Emily Willen, the professor of history at the University of Texas in an article compares the US civil war to that of Lebanon. She says that there is a great similarity between Lebanon of 1975 and the US of 2018. She adds that the US has powerful but unreliable allies now, each with its own interests and looking like an “ineffective cartoon state”. At the same time, she goes on, the GOP reminds of the conservative Lebanese forces on the eve of the civil war. She continues that the Democrats look unconcentrated and scattered like the progressive Lebanese parties of that time.

November 6 elections are decisive

The Democratic campaigners as well as some of the celebrities in their campaigns insist that the midterm elections are decisive and invite people to take part. They call November 6 the day they can return wisdom to the country through their controlling of the House.

The midterm elections are significant to the Democrats because once they win, the second two years of Trump will be critical and nightmarish to him. In 2014, when the Republicans won the midterm elections, high-level tensions broke between Barack Obama and the Republican-controlled House. The escalation went so high that led to the federal government’s shutdown for 16 days.

For three reasons winning the midterms is crucial to the Democratic Party. First, it can block many of Trump’s executive orders which they find harmful to the national interests. Second, a Democratic-led House will gain the power to curb Trump by raising some cases such as secret relations with Russia and sexual scandals, and lying. And third, victory in the midterms will allow them to take long steps towards creating a psychological atmosphere for winning the 2020 presidential elections. The past experiences indicate that winning the midterms will effectively reflects on the presidential race.

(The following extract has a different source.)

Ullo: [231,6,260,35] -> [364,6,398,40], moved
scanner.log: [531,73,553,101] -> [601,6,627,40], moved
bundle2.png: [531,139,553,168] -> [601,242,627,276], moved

Congress election benchmark of Trump popularity

In the meantime, what is drawing attention is Trump’s early disavowal of himself from the Republicans in preparation of a highly likely loss. Based on the polls, the GOP will lose the majority in the House.

Trump will be at the center of the blame as he is considered a top representative of the Republicans. So, the Tuesday's elections are a benchmark of the popularity of the president after two years at the White House.

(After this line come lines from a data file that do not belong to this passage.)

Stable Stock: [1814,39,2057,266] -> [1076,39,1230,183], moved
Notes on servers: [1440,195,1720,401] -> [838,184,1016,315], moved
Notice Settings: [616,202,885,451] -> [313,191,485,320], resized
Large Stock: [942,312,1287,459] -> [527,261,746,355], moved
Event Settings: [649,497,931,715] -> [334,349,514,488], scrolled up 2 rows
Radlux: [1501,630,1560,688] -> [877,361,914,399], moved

But why are Trump and the GOP disappointed about holding the House control? Answering this question takes a view into the domestic and foreign policy of Trump.

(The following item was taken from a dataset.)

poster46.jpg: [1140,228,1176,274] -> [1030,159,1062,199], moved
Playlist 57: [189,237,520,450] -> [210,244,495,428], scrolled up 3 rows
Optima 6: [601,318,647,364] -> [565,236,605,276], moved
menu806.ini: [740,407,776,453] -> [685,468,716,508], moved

Domestically, Trump is personally troubled. His personal and business scandals as well as alleged relations with the Russians rocked the popular trust in him. On the other side, his home policies are racist and even, as some analysts put it “fascist.” His policy put him face to face with the colored Americans. Add to this his anti-immigration policy as well as his killing of Obamacare, a public insurance program. All draw public aversion to his measures.

In foreign policy, his performance is extremely troublesome. He distanced himself from the traditional allies of the US and tried to move closer to Russia. This pathway triggered fierce criticism against him.

Also, he waged a trade war against the global powers and close trade partners and adopted an isolationist policy, to the American voters’ frustration.

Additionally, he supported the Saudi-led war on Yemen that so far killed thousands of innocent Yemeni children and women and displaced millions.

And the latest black point in his two-year track record is his support for the Saudi crown prince in Jamal Khashoggi case, the vocal critic of the Saudi Crown Prince Mohammed bin Salman who was killed by Saudi state agents in his country’s consulate in Istanbul.

So, Trump’s two-year performance in home and foreign policy appears to work like the Republicans’ Achilles heel in the midterm elections.